Motivos da recusa e reação política
Na resposta que motivou o protesto do JPP, a tutela alegou que a lei regional não reconhece competência explícita aos deputados ou grupos parlamentares para exigir visitas institucionais a estabelecimentos integrados na administração regional. O partido considera essa interpretação ilegal e uma tentativa de limitar o escrutínio parlamentar sobre soluções que, acusam, estão a ser usadas para gerir uma pressão intensa sobre os serviços de saúde.
O JPP justificou a solicitação com o objetivo de verificar «as condições existentes no local, avaliar a conformidade da solução adoptada e reunir com responsáveis e equipas técnicas». A deputada Patrícia Spínola aponta para competências de fiscalização inscritas no Estatuto Político-Administrativo da Região e sublinha o dever de cooperação das entidades públicas face às funções parlamentares.
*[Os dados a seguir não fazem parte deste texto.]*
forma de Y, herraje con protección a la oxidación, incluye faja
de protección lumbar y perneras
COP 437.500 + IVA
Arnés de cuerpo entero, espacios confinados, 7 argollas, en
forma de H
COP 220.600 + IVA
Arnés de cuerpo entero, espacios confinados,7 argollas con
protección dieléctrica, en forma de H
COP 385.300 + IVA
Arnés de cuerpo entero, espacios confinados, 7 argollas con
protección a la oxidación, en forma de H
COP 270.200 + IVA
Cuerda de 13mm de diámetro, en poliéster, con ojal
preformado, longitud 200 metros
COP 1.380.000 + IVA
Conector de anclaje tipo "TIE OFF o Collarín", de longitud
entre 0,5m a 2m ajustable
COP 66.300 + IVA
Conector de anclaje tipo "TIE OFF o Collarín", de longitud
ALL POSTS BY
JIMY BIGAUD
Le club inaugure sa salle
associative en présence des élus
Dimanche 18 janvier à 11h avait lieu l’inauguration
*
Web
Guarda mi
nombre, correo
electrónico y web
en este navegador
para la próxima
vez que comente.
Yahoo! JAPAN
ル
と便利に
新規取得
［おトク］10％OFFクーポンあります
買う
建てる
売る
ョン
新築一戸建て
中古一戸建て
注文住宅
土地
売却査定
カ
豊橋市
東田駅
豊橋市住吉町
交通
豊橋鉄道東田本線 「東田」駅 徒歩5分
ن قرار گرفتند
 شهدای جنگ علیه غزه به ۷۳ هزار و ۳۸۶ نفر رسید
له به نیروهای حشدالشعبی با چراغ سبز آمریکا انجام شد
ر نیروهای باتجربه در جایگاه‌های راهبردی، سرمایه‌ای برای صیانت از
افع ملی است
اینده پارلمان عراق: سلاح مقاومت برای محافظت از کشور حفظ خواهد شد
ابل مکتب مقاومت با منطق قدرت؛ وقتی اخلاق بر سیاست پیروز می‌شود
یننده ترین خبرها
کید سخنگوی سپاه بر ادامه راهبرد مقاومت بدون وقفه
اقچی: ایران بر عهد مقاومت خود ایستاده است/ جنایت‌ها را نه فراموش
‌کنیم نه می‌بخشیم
“problemática das altas clínicas” / “situação das altas clínicas”
Processo e consequências possíveis
O partido avisa que está a elaborar uma fundamentação jurídica para apresentar recurso junto das instâncias competentes. Como consequência imediata, a disputa junta-se a outras críticas sobre a forma como têm sido geridas as altas clínicas na região, um tema que, segundo o JPP, afecta centenas de utentes e exerce pressão sobre os serviços hospitalares.
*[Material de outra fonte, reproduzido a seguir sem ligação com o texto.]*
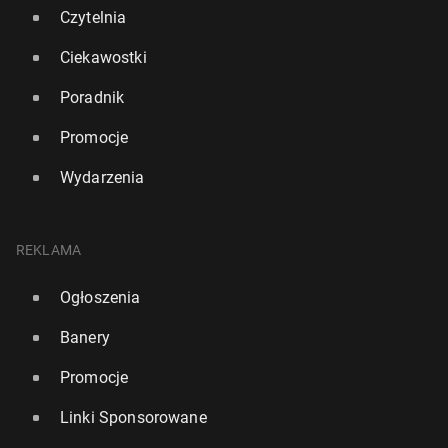
Czytelnia
Ciekawostki
Poradnik
Promocje
Wydarzenia
REKLAMA
Ogłoszenia
Banery
Promocje
Linki Sponsorowane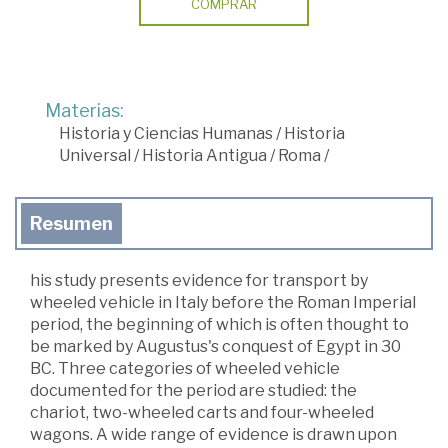
COMPRAR
Materias:
Historia y Ciencias Humanas
/
Historia
Universal
/
Historia Antigua
/
Roma
/
Resumen
his study presents evidence for transport by
wheeled vehicle in Italy before the Roman Imperial
period, the beginning of which is often thought to
be marked by Augustus's conquest of Egypt in 30
BC. Three categories of wheeled vehicle
documented for the period are studied: the
chariot, two-wheeled carts and four-wheeled
wagons. A wide range of evidence is drawn upon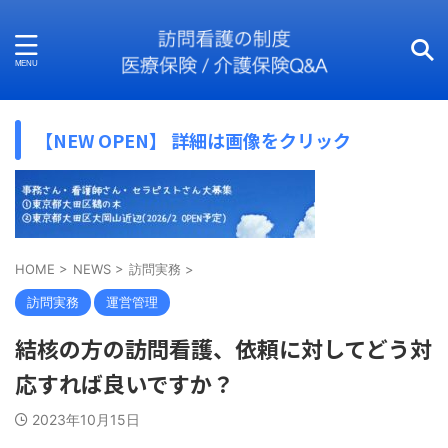
【NEW OPEN】 詳細は画像をクリック
HOME
>
NEWS
>
訪問実務
>
訪問実務
運営管理
結核の方の訪問看護、依頼に対してどう対
応すれば良いですか？
2023年10月15日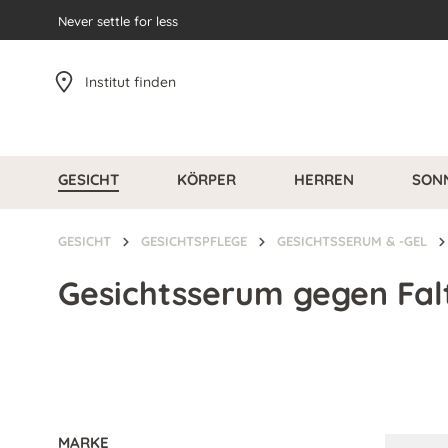
pringen
Never settle for less
Zur Hauptnavigation springen
Institut finden
GESICHT
KÖRPER
HERREN
SON
GESICHT
GESICHTSPFLEGE
GESICHTSSERUM & -GEL
Gesichtsserum gegen Fal
MARKE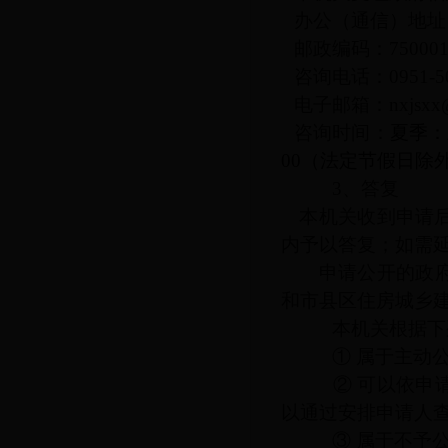
办公（通信）地址
邮政编码：75000
咨询电话：0951-50
电子邮箱：nxjsxx
咨询时间：
夏季：上
00（法定节假日除
3、答复
本机关收到申请
内予以答复；如需
申请公开的政府
和市县区住房城乡
本机关根据下列
① 属于主动公
② 可以依申请
以通过安排申请人
③ 属于不予公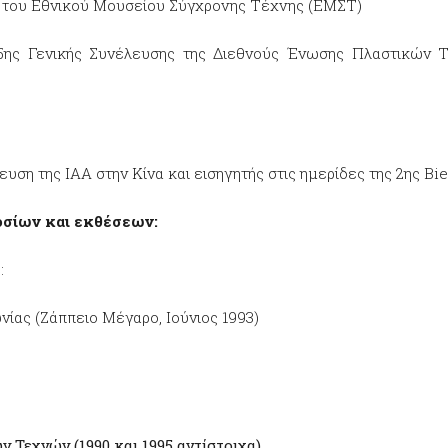
. του Εθνικού Μουσείου Σύγχρονης Τέχνης (ΕΜΣΤ)
ης Γενικής Συνέλευσης της Διεθνούς Ένωσης Πλαστικών Τε
ση της ΙΑΑ στην Κίνα και εισηγητής στις ημερίδες της 2ης Bi
σίων και εκθέσεων:
:
ίας (Ζάππειο Μέγαρο, Ιούνιος 1993)
 Τεχνών (1990 και 1995 αντίστοιχα).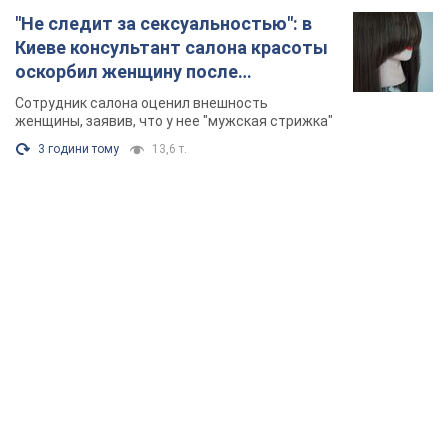
"Не следит за сексуальностью": в
Киеве консультант салона красоты
оскорбил женщину после
химиотерапии, разгорелся скандал.
Сотрудник салона оценил внешность
Фото
женщины, заявив, что у нее "мужская стрижка"
3 години тому
13,6 т.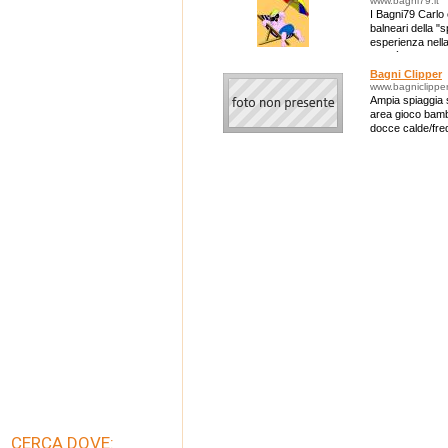
www.bagni79.it
I Bagni79 Carlo 
balneari della "s
esperienza nella
qualità.
Bagni Clipper
www.bagniclipper
Ampia spiaggia s
area gioco bambi
docce calde/fred
adiacente .....
CERCA DOVE: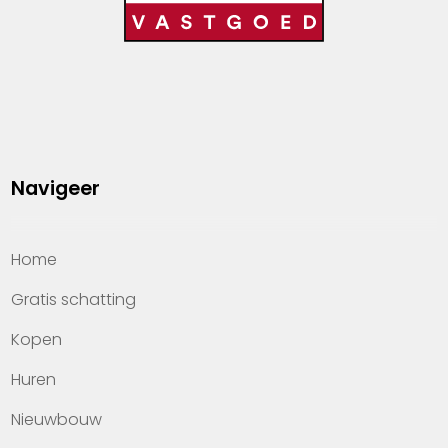
Navigeer
Home
Gratis schatting
Kopen
Huren
Nieuwbouw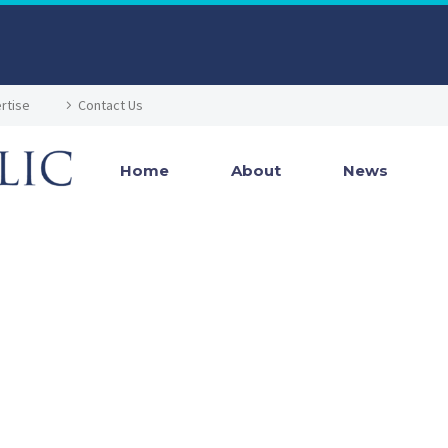
rtise
Contact Us
Home
About
News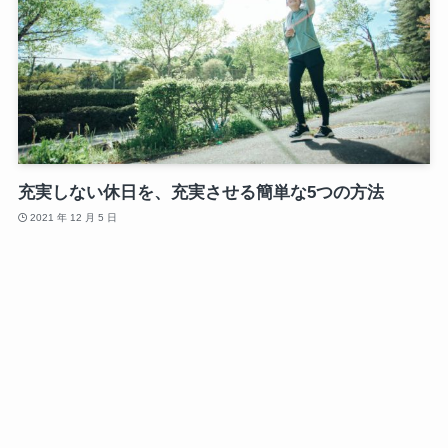
充実しない休日を、充実させる簡単な5つの方法
2021 年 12 月 5 日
- Datas-chave: pedido de visita a 2 de julho; resposta a 24 de julho.
- Objectivo da visita: inspeccionar instalações, avaliar conformidade e ouvir equipas técnicas.
- Argumento da tutela: inexistência de base legal para visitas requeridas por deputados a serviços regionais.
| Data | Evento |
|---|---|
| 2 de julho | Envio do pedido de visita do JPP à tutela |
| 24 de julho | Resposta da Secretaria Regional de Saúde e Protecção Civil a recusar a visita |
Para além da questão jurídica, o episódio tem dimensão política: o JPP acusa a maioria social-democrata na Assembleia Regional de introduzir alterações procedimentais que, segundo o partido, limitam audições e a responsabilização política sobre as decisões relacionadas com as altas clínicas. O caso poderá, assim, evoluir para um confronto institucional sobre os mecanismos de fiscalização e a transparência na gestão de recursos hospitalares.
Enquanto se aguarda a eventual apresentação do recurso, a polémica volta a pôr em evidência a tensão entre a necessidade de respostas céleres a problemas de capacidade nos hospitais e as exigências de supervisão pública e de esclarecimento sobre soluções temporárias adotadas pelas administrações de saúde.